Meski bermodal kecil, hasilnya cukup menjanjikan. Setiap pagi, Sukardi bisa memanen sekitar 44 hingga 46 butir telur dari total 50 ekor bebek yang ia pelihara. Jika tidak ada pesanan langsung, ia mengolah telur-telur itu menjadi telur asin, yang ia jual seharga Rp2.500 per butir.
"Sekarang kalau tak ada yang pesan, ya saya olah sendiri jadi telur asin. Alhamdulillah tetap laku, masyarakat suka karena rasanya gurih dan tahan lama," tambahnya.
Biaya operasional harian untuk pakan ternak mencapai sekitar Rp4.000. Dengan estimasi penghasilan kotor harian yang mencapai Rp98.000, Sukardi masih bisa menyisihkan keuntungan bersih dari hasil usahanya. Ia mengaku, meski belum besar, usaha ini sudah cukup membantu memenuhi kebutuhan hidup sehari-hari.

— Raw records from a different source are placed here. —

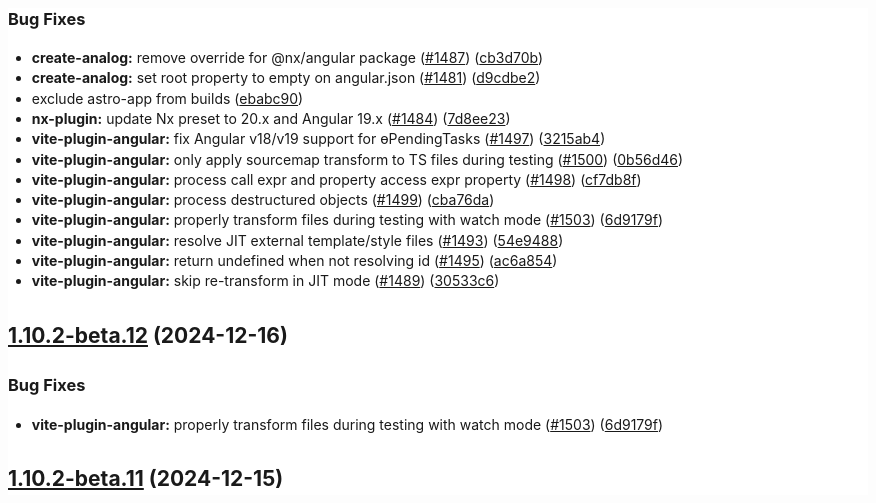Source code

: ### Bug Fixes

- **create-analog:** remove override for @nx/angular package ([#1487](https://github.com/analogjs/analog/issues/1487)) ([cb3d70b](https://github.com/analogjs/analog/commit/cb3d70bc1a5a2451c29f43e04d98e29826a07f40))
- **create-analog:** set root property to empty on angular.json ([#1481](https://github.com/analogjs/analog/issues/1481)) ([d9cdbe2](https://github.com/analogjs/analog/commit/d9cdbe20b82145bc24662ae1bdbd5d86b4f202e2))
- exclude astro-app from builds ([ebabc90](https://github.com/analogjs/analog/commit/ebabc90b486169796d45f71e1c80d59a1d3fe584))
- **nx-plugin:** update Nx preset to 20.x and Angular 19.x ([#1484](https://github.com/analogjs/analog/issues/1484)) ([7d8ee23](https://github.com/analogjs/analog/commit/7d8ee23498e483a5026a00c819ee05de8e62bc23))
- **vite-plugin-angular:** fix Angular v18/v19 support for ɵPendingTasks ([#1497](https://github.com/analogjs/analog/issues/1497)) ([3215ab4](https://github.com/analogjs/analog/commit/3215ab4e0dfb67d694d660ce21087d182bcb8be5))
- **vite-plugin-angular:** only apply sourcemap transform to TS files during testing ([#1500](https://github.com/analogjs/analog/issues/1500)) ([0b56d46](https://github.com/analogjs/analog/commit/0b56d463ac75f3d917919e2f658f171a68b5cd26))
- **vite-plugin-angular:** process call expr and property access expr property ([#1498](https://github.com/analogjs/analog/issues/1498)) ([cf7db8f](https://github.com/analogjs/analog/commit/cf7db8f05902fa138c8f1e0042c01430e5ef7ab9))
- **vite-plugin-angular:** process destructured objects ([#1499](https://github.com/analogjs/analog/issues/1499)) ([cba76da](https://github.com/analogjs/analog/commit/cba76da9156f2d1c8b4d50d104e057ff5da78c9d))
- **vite-plugin-angular:** properly transform files during testing with watch mode ([#1503](https://github.com/analogjs/analog/issues/1503)) ([6d9179f](https://github.com/analogjs/analog/commit/6d9179f5e624d9ff65c8f1069424b07903cd9865))
- **vite-plugin-angular:** resolve JIT external template/style files ([#1493](https://github.com/analogjs/analog/issues/1493)) ([54e9488](https://github.com/analogjs/analog/commit/54e9488f222f56fd055d8b837459eb668c94d0a3))
- **vite-plugin-angular:** return undefined when not resolving id ([#1495](https://github.com/analogjs/analog/issues/1495)) ([ac6a854](https://github.com/analogjs/analog/commit/ac6a854bcc921d9e4c77383f99bfd63186dce582))
- **vite-plugin-angular:** skip re-transform in JIT mode ([#1489](https://github.com/analogjs/analog/issues/1489)) ([30533c6](https://github.com/analogjs/analog/commit/30533c6f0deaa3457847a65b170d3938c15ee087))

## [1.10.2-beta.12](https://github.com/analogjs/analog/compare/v1.10.2-beta.11...v1.10.2-beta.12) (2024-12-16)

### Bug Fixes

- **vite-plugin-angular:** properly transform files during testing with watch mode ([#1503](https://github.com/analogjs/analog/issues/1503)) ([6d9179f](https://github.com/analogjs/analog/commit/6d9179f5e624d9ff65c8f1069424b07903cd9865))

## [1.10.2-beta.11](https://github.com/analogjs/analog/compare/v1.10.2-beta.10...v1.10.2-beta.11) (2024-12-15)
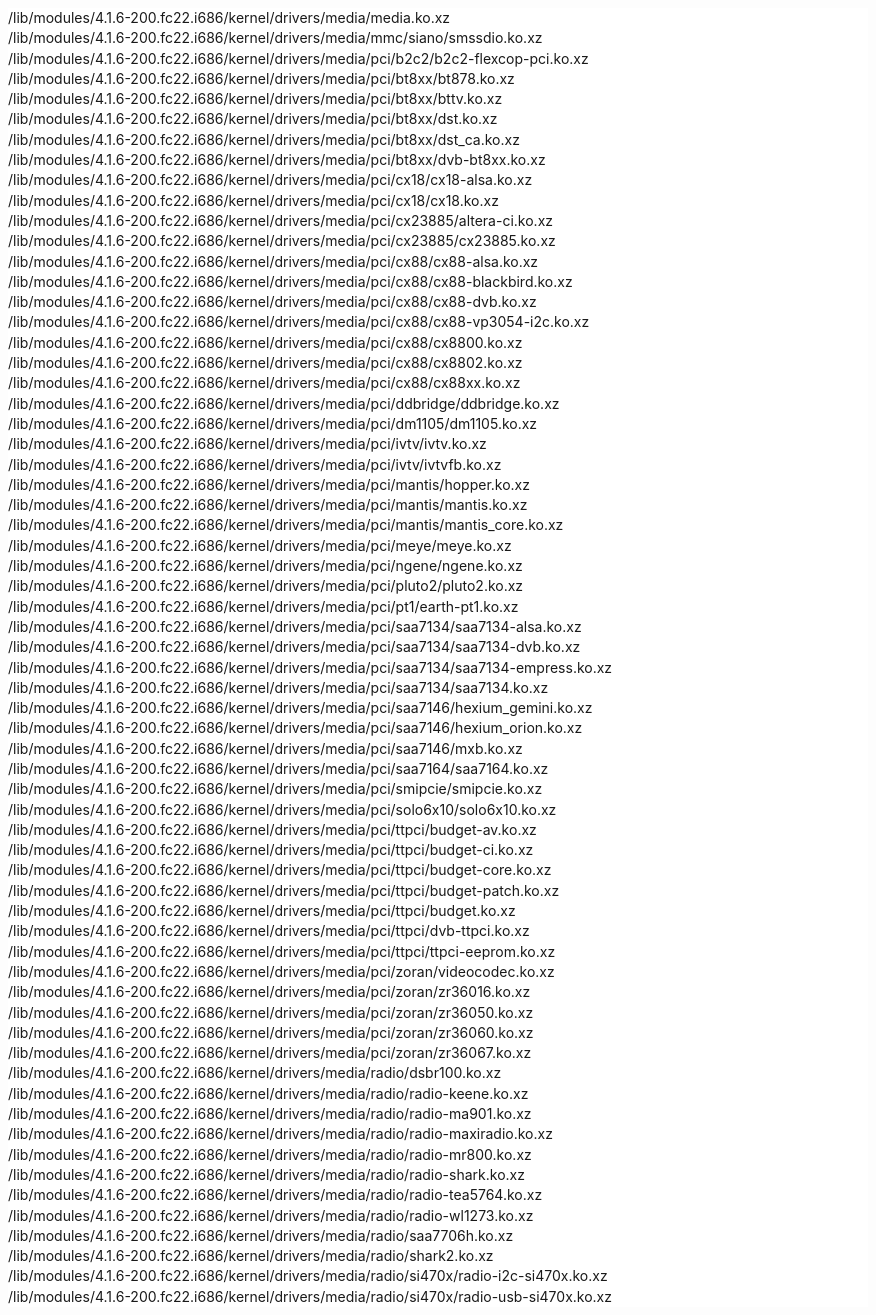 /lib/modules/4.1.6-200.fc22.i686/kernel/drivers/media/media.ko.xz  
/lib/modules/4.1.6-200.fc22.i686/kernel/drivers/media/mmc/siano/smssdio.ko.xz  
/lib/modules/4.1.6-200.fc22.i686/kernel/drivers/media/pci/b2c2/b2c2-flexcop-pci.ko.xz  
/lib/modules/4.1.6-200.fc22.i686/kernel/drivers/media/pci/bt8xx/bt878.ko.xz  
/lib/modules/4.1.6-200.fc22.i686/kernel/drivers/media/pci/bt8xx/bttv.ko.xz  
/lib/modules/4.1.6-200.fc22.i686/kernel/drivers/media/pci/bt8xx/dst.ko.xz  
/lib/modules/4.1.6-200.fc22.i686/kernel/drivers/media/pci/bt8xx/dst\_ca.ko.xz  
/lib/modules/4.1.6-200.fc22.i686/kernel/drivers/media/pci/bt8xx/dvb-bt8xx.ko.xz  
/lib/modules/4.1.6-200.fc22.i686/kernel/drivers/media/pci/cx18/cx18-alsa.ko.xz  
/lib/modules/4.1.6-200.fc22.i686/kernel/drivers/media/pci/cx18/cx18.ko.xz  
/lib/modules/4.1.6-200.fc22.i686/kernel/drivers/media/pci/cx23885/altera-ci.ko.xz  
/lib/modules/4.1.6-200.fc22.i686/kernel/drivers/media/pci/cx23885/cx23885.ko.xz  
/lib/modules/4.1.6-200.fc22.i686/kernel/drivers/media/pci/cx88/cx88-alsa.ko.xz  
/lib/modules/4.1.6-200.fc22.i686/kernel/drivers/media/pci/cx88/cx88-blackbird.ko.xz  
/lib/modules/4.1.6-200.fc22.i686/kernel/drivers/media/pci/cx88/cx88-dvb.ko.xz  
/lib/modules/4.1.6-200.fc22.i686/kernel/drivers/media/pci/cx88/cx88-vp3054-i2c.ko.xz  
/lib/modules/4.1.6-200.fc22.i686/kernel/drivers/media/pci/cx88/cx8800.ko.xz  
/lib/modules/4.1.6-200.fc22.i686/kernel/drivers/media/pci/cx88/cx8802.ko.xz  
/lib/modules/4.1.6-200.fc22.i686/kernel/drivers/media/pci/cx88/cx88xx.ko.xz  
/lib/modules/4.1.6-200.fc22.i686/kernel/drivers/media/pci/ddbridge/ddbridge.ko.xz  
/lib/modules/4.1.6-200.fc22.i686/kernel/drivers/media/pci/dm1105/dm1105.ko.xz  
/lib/modules/4.1.6-200.fc22.i686/kernel/drivers/media/pci/ivtv/ivtv.ko.xz  
/lib/modules/4.1.6-200.fc22.i686/kernel/drivers/media/pci/ivtv/ivtvfb.ko.xz  
/lib/modules/4.1.6-200.fc22.i686/kernel/drivers/media/pci/mantis/hopper.ko.xz  
/lib/modules/4.1.6-200.fc22.i686/kernel/drivers/media/pci/mantis/mantis.ko.xz  
/lib/modules/4.1.6-200.fc22.i686/kernel/drivers/media/pci/mantis/mantis\_core.ko.xz  
/lib/modules/4.1.6-200.fc22.i686/kernel/drivers/media/pci/meye/meye.ko.xz  
/lib/modules/4.1.6-200.fc22.i686/kernel/drivers/media/pci/ngene/ngene.ko.xz  
/lib/modules/4.1.6-200.fc22.i686/kernel/drivers/media/pci/pluto2/pluto2.ko.xz  
/lib/modules/4.1.6-200.fc22.i686/kernel/drivers/media/pci/pt1/earth-pt1.ko.xz  
/lib/modules/4.1.6-200.fc22.i686/kernel/drivers/media/pci/saa7134/saa7134-alsa.ko.xz  
/lib/modules/4.1.6-200.fc22.i686/kernel/drivers/media/pci/saa7134/saa7134-dvb.ko.xz  
/lib/modules/4.1.6-200.fc22.i686/kernel/drivers/media/pci/saa7134/saa7134-empress.ko.xz  
/lib/modules/4.1.6-200.fc22.i686/kernel/drivers/media/pci/saa7134/saa7134.ko.xz  
/lib/modules/4.1.6-200.fc22.i686/kernel/drivers/media/pci/saa7146/hexium\_gemini.ko.xz  
/lib/modules/4.1.6-200.fc22.i686/kernel/drivers/media/pci/saa7146/hexium\_orion.ko.xz  
/lib/modules/4.1.6-200.fc22.i686/kernel/drivers/media/pci/saa7146/mxb.ko.xz  
/lib/modules/4.1.6-200.fc22.i686/kernel/drivers/media/pci/saa7164/saa7164.ko.xz  
/lib/modules/4.1.6-200.fc22.i686/kernel/drivers/media/pci/smipcie/smipcie.ko.xz  
/lib/modules/4.1.6-200.fc22.i686/kernel/drivers/media/pci/solo6x10/solo6x10.ko.xz  
/lib/modules/4.1.6-200.fc22.i686/kernel/drivers/media/pci/ttpci/budget-av.ko.xz  
/lib/modules/4.1.6-200.fc22.i686/kernel/drivers/media/pci/ttpci/budget-ci.ko.xz  
/lib/modules/4.1.6-200.fc22.i686/kernel/drivers/media/pci/ttpci/budget-core.ko.xz  
/lib/modules/4.1.6-200.fc22.i686/kernel/drivers/media/pci/ttpci/budget-patch.ko.xz  
/lib/modules/4.1.6-200.fc22.i686/kernel/drivers/media/pci/ttpci/budget.ko.xz  
/lib/modules/4.1.6-200.fc22.i686/kernel/drivers/media/pci/ttpci/dvb-ttpci.ko.xz  
/lib/modules/4.1.6-200.fc22.i686/kernel/drivers/media/pci/ttpci/ttpci-eeprom.ko.xz  
/lib/modules/4.1.6-200.fc22.i686/kernel/drivers/media/pci/zoran/videocodec.ko.xz  
/lib/modules/4.1.6-200.fc22.i686/kernel/drivers/media/pci/zoran/zr36016.ko.xz  
/lib/modules/4.1.6-200.fc22.i686/kernel/drivers/media/pci/zoran/zr36050.ko.xz  
/lib/modules/4.1.6-200.fc22.i686/kernel/drivers/media/pci/zoran/zr36060.ko.xz  
/lib/modules/4.1.6-200.fc22.i686/kernel/drivers/media/pci/zoran/zr36067.ko.xz  
/lib/modules/4.1.6-200.fc22.i686/kernel/drivers/media/radio/dsbr100.ko.xz  
/lib/modules/4.1.6-200.fc22.i686/kernel/drivers/media/radio/radio-keene.ko.xz  
/lib/modules/4.1.6-200.fc22.i686/kernel/drivers/media/radio/radio-ma901.ko.xz  
/lib/modules/4.1.6-200.fc22.i686/kernel/drivers/media/radio/radio-maxiradio.ko.xz  
/lib/modules/4.1.6-200.fc22.i686/kernel/drivers/media/radio/radio-mr800.ko.xz  
/lib/modules/4.1.6-200.fc22.i686/kernel/drivers/media/radio/radio-shark.ko.xz  
/lib/modules/4.1.6-200.fc22.i686/kernel/drivers/media/radio/radio-tea5764.ko.xz  
/lib/modules/4.1.6-200.fc22.i686/kernel/drivers/media/radio/radio-wl1273.ko.xz  
/lib/modules/4.1.6-200.fc22.i686/kernel/drivers/media/radio/saa7706h.ko.xz  
/lib/modules/4.1.6-200.fc22.i686/kernel/drivers/media/radio/shark2.ko.xz  
/lib/modules/4.1.6-200.fc22.i686/kernel/drivers/media/radio/si470x/radio-i2c-si470x.ko.xz  
/lib/modules/4.1.6-200.fc22.i686/kernel/drivers/media/radio/si470x/radio-usb-si470x.ko.xz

Pakan bebek yang digunakan terdiri dari dadak (dedak), grantil, dan fur perangsang telur, yang diberikan rutin pagi dan sore. Ia juga selektif dalam pemeliharaan, hanya memelihara dua ekor jantan untuk kebutuhan kawin, sedangkan bebek jantan lainnya yang sudah tidak produktif ia jual ke pasar atau konsumen langsung.
Selain menjual telur dan telur asin, Sukardi juga menjual bebek afkir—yakni bebek yang sudah melewati masa produktif. Terutama bebek jantan yang tidak dibutuhkan, karena jumlah pejantan dalam kandang cukup dua ekor saja.
“Yang jantan dan sudah tidak produktif biasanya langsung saya jual, lumayan buat tambahan pemasukan,” kata Sukardi.
Meski usahanya sudah mulai berkembang, Sukardi menyimpan harapan besar ke depan. Ia berencana menambah jumlah bebek ternaknya agar pendapatannya juga meningkat. Namun, keterbatasan modal menjadi tantangan yang belum bisa ia atasi sendiri.
“Saya ingin tambah lagi, tapi masih kesulitan modal. Harapan saya ada bantuan dari pemerintah, baik dari desa maupun kabupaten. Bantuan modal atau kandang sangat berarti bagi peternak kecil seperti saya,” ujarnya.
Kisah Sukardi mencerminkan semangat masyarakat desa yang ingin mandiri dan produktif meski dengan sumber daya terbatas. Jika difasilitasi dan dibina dengan serius, usaha-usaha kecil seperti milik Sukardi dapat menjadi pendorong ekonomi lokal yang kuat, sekaligus menjadi contoh sukses pengentasan kemiskinan berbasis potensi desa.
Dengan tren kebutuhan telur bebek yang masih tinggi dan peluang pasar yang belum sepenuhnya tergarap, potensi pengembangan peternakan bebek di wilayah Binakal dan sekitarnya patut mendapat perhatian lebih dari pemerintah daerah.
What's Your Reaction?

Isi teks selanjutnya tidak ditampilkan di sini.